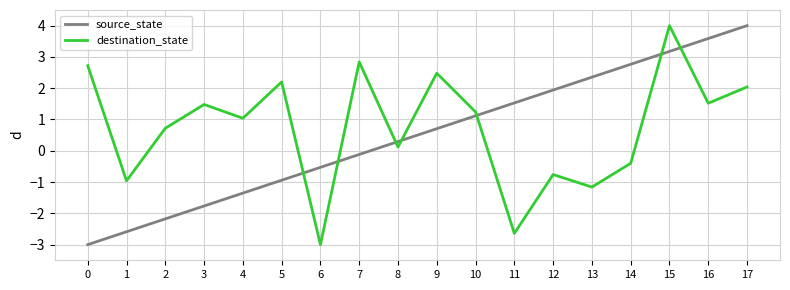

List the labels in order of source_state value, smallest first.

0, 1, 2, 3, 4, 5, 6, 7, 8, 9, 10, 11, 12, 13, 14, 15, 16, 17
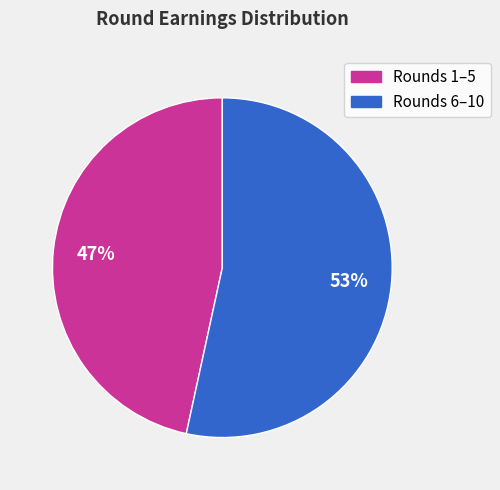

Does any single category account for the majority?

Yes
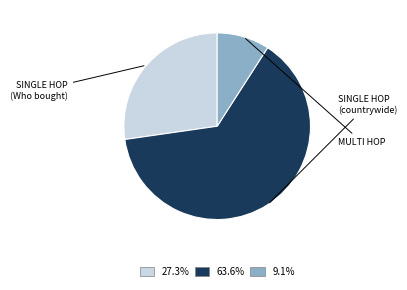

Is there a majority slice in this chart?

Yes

* * *

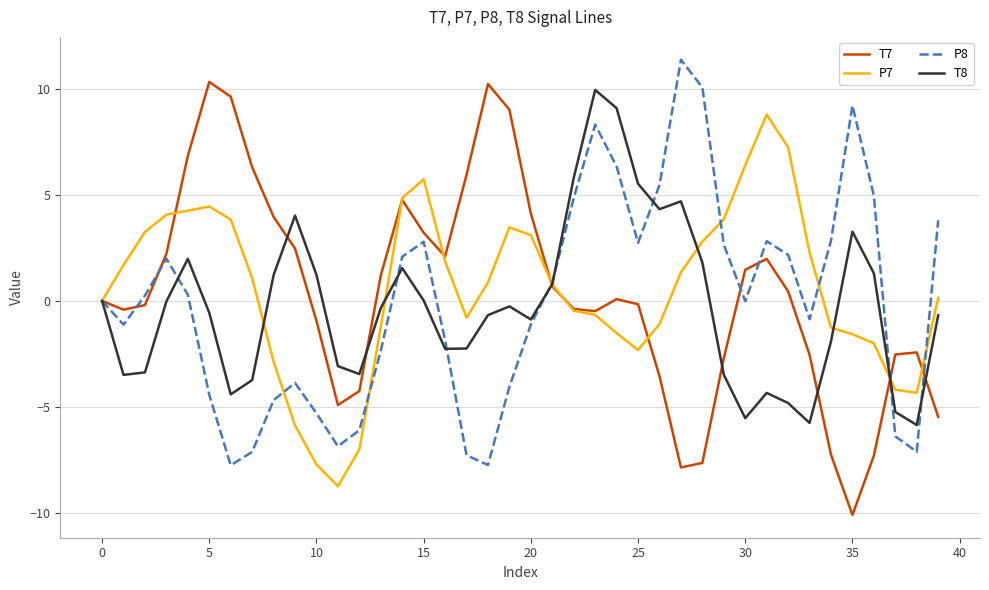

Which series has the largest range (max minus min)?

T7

» Task statement
Reproduce verbatim the part of the records that opens with the line containing "Does any single" and closes with the line containing "Is there a majority slice in this chart?", including both of those lines. Leave the pictures out of your reproduction.

» Result of this exercise
Does any single category account for the majority?

Yes

Is there a majority slice in this chart?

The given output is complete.